▸ **Text under study**
These conditions may come in and out of focus of course. Survival can also be a motivating purpose, even if not as noble as some of the more ethical corporate purposes on offer in the brochures and reports on the Environmental, Social and Governance (ESG) of business. Previous research on companies that downsize has suggested that after laying staff off, they are more likely to invest in ‘purpose friendly’ actions such as work-life balance policies because they want to motivate and keep the staff that do remain.
The theme of purpose has resonated strongly with Pilotlight which has, since its inception, pioneered a model of bringing together business, charities and social enterprises for public benefit. We have seen how our model benefits the private sector, by enabling business leaders to take action that supports their own values-based learning and development.

▸ **Problem A**
Decide whether each statement below agrees with the passage on corporate purpose. Answer yes or no for each, and quote the words of the passage that decide it.
(i) Survival can serve as a motivating purpose.
(ii) Earlier research found that companies that downsize become less likely to invest in ‘purpose friendly’ actions.
(iii) Pilotlight's model brings together business, charities and social enterprises.
▸ **Problem B**
Go on with the passage on corporate purpose, starting after its final sentence.

▸ **Dataset section**

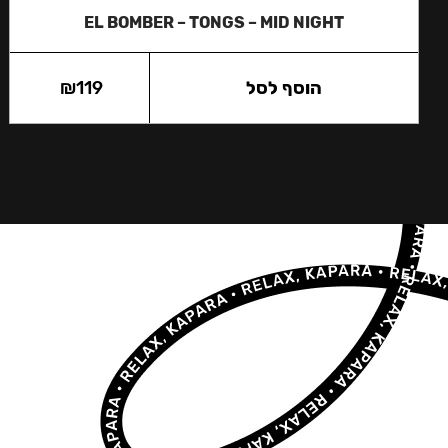
EL BOMBER – TONGS – MID NIGHT
הוסף לסל
119
₪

▸ **Response box A**
(i) Yes: "Survival can also be a motivating purpose"
(ii) No: "they are more likely to invest in ‘purpose friendly’ actions such as work-life balance policies"
(iii) Yes: "pioneered a model of bringing together business, charities and social enterprises for public benefit"

▸ **Response box B**
Our work is an example of what we dub #GiveBackBetter – a call on business to promote co-operation and generosity in their engagement with communities, with as professional a focus on impact as a business brings to any part of its work. Earlier this year, in line with this, we published a report on purpose with the People Director Partnership. The report is full of practical insight on how to use purpose to build momentum in business life. Contributors included: Richard Goff, Chair of People Director Partnership; Sally Bailey, Chair of Pilotlight; Peter MacKenzie, former Head of Talent and Leadership Development at Lloyd’s Register; Amy Sawbridge, founder of Curious Strawberry and formerly a Director at Virgin Group; and Jamie Anderson, Chief Executive at Pilotlight Partner Charity Age UK Wirral.
When you have momentum, you are meeting a need more than just selling a product. You are talked about more than just talking yourself up. You have self-belief, rooted in the participation of your teams not the exhortation of their managers. You are ahead enough to critique what you do, to see what comes next, rather than defend what you do today.
When you have momentum, you have purpose and you can lift your eyes to the horizon.